Politik / 30.09.2015 • 22:35 Uhr / 3 Minuten Lesezeit
Ex-Finanzminister Grasser vor dem Hypo-U-Ausschuss. RTS
Ex-Finanzminister Grasser vor dem Hypo-U-Ausschuss. RTS

Hypo-U-Ausschuss: Grasser sieht Fehlentscheidungen bei der Verstaatlichung.

Wien. (VN-ritz) Karl-Heinz Grasser (46) war von Februar 2000 bis Jänner 2007 Finanzminister. In dieser Zeit entwickelte sich die Kärntner Hypo zu einer expandierenden Bank, in dieser Zeit wuchsen die Haftungen des Landes an. Am Höhepunkt, 2006, haftete das südlichste Bundesland für fast 25 Milliarden Euro. Im gleichen Jahr werden auch die Swap-Verluste von knapp 330 Millionen Euro unter Hypo-Chef Wolfgang Kulterer bekannt. Als 2007 die Bank an die BayernLB verkauft und 2009 wieder verstaatlicht wird, ist Grasser längst nicht mehr im Amt.

Trotzdem erwarteten sich die Abgeordneten im Hypo-U-Ausschuss von ihm als Auskunftsperson viel. Grasser habe nämlich nicht ausreichend Qualifizierte in „Knotenpunkte der Aufsicht“ gehievt, meinte Jan Krainer (47, SPÖ). Außerdem „stolpert“ man laut Rainer Hable (43, Neos) über den Namen Grasser, wenn es um den Einstieg des Investors Tilo Berlin in die spätere Pleitebank geht. Von dem Engagement haben manche finanziell enorm profitiert. „Und er (Grasser, Anm.) ist halt auch immer dabei“, so Werner Kogler (53, Grüne). Doch in diesem Punkt entschlug sich Grasser, der bestens vorbereitet war und mit dem Wissen von Finanzminister Hans Jörg Schelling (61, ÖVP) von einem Beamten auch Hypo-Akten bekam, der Aussage. In der Causa – Grasser soll angeblich ein 500.000-Euro-Investment in die Hypo für seine Schwiegermutter getätigt haben – wird immer noch ermittelt.

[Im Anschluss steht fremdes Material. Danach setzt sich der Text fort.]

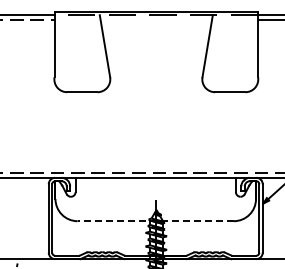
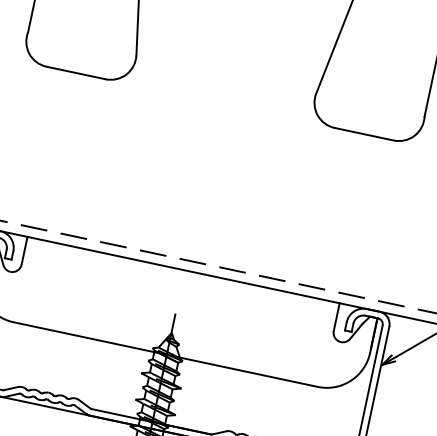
line: (155, 221) -> (165, 355), dashed -> solid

Viele Fragen drehten sich um jenen Brief, den der frühere Kärntner Landeshauptmann Jörg Haider (FPÖ, BZÖ) an den Ex-Minister geschrieben hat. Darin beklagte der Landespolitiker, dass die Finanzmarktaufsicht (FMA) die Hypo Bank nach Auffliegen der Swap-Verluste zu genau kontrolliere und forderte, die FMA-Vorstände abzuberufen. Dass dann wirklich ein – nicht erfolgreiches – Amtsenthebungsverfahren eingeleitete wurde, verteidigte der Zeuge. Das Verfahren wurde nicht auf politischen Wunsch eröffnet, betonte er.

Überhaupt folgte Grasser der FPÖ-Verteidigungslinie, dass die großen Fehlentscheidungen in der Phase der Verstaatlichung gefallen seien. Außerdem könnten Bank-Pleiten auch mit bester Aufsicht nicht verhindert werden. Doch andere Länder hätten es geschafft, marode Institute zu sanieren. Dass das auch ihm und ÖVP-Kanzler Wolfgang Schüssel gelungen wäre, ist Grasser überzeugt: „Uns wäre diese Pleite nicht passiert.“ Das beweise die BAWAG-Rettung unter blau-schwarzer Ägide.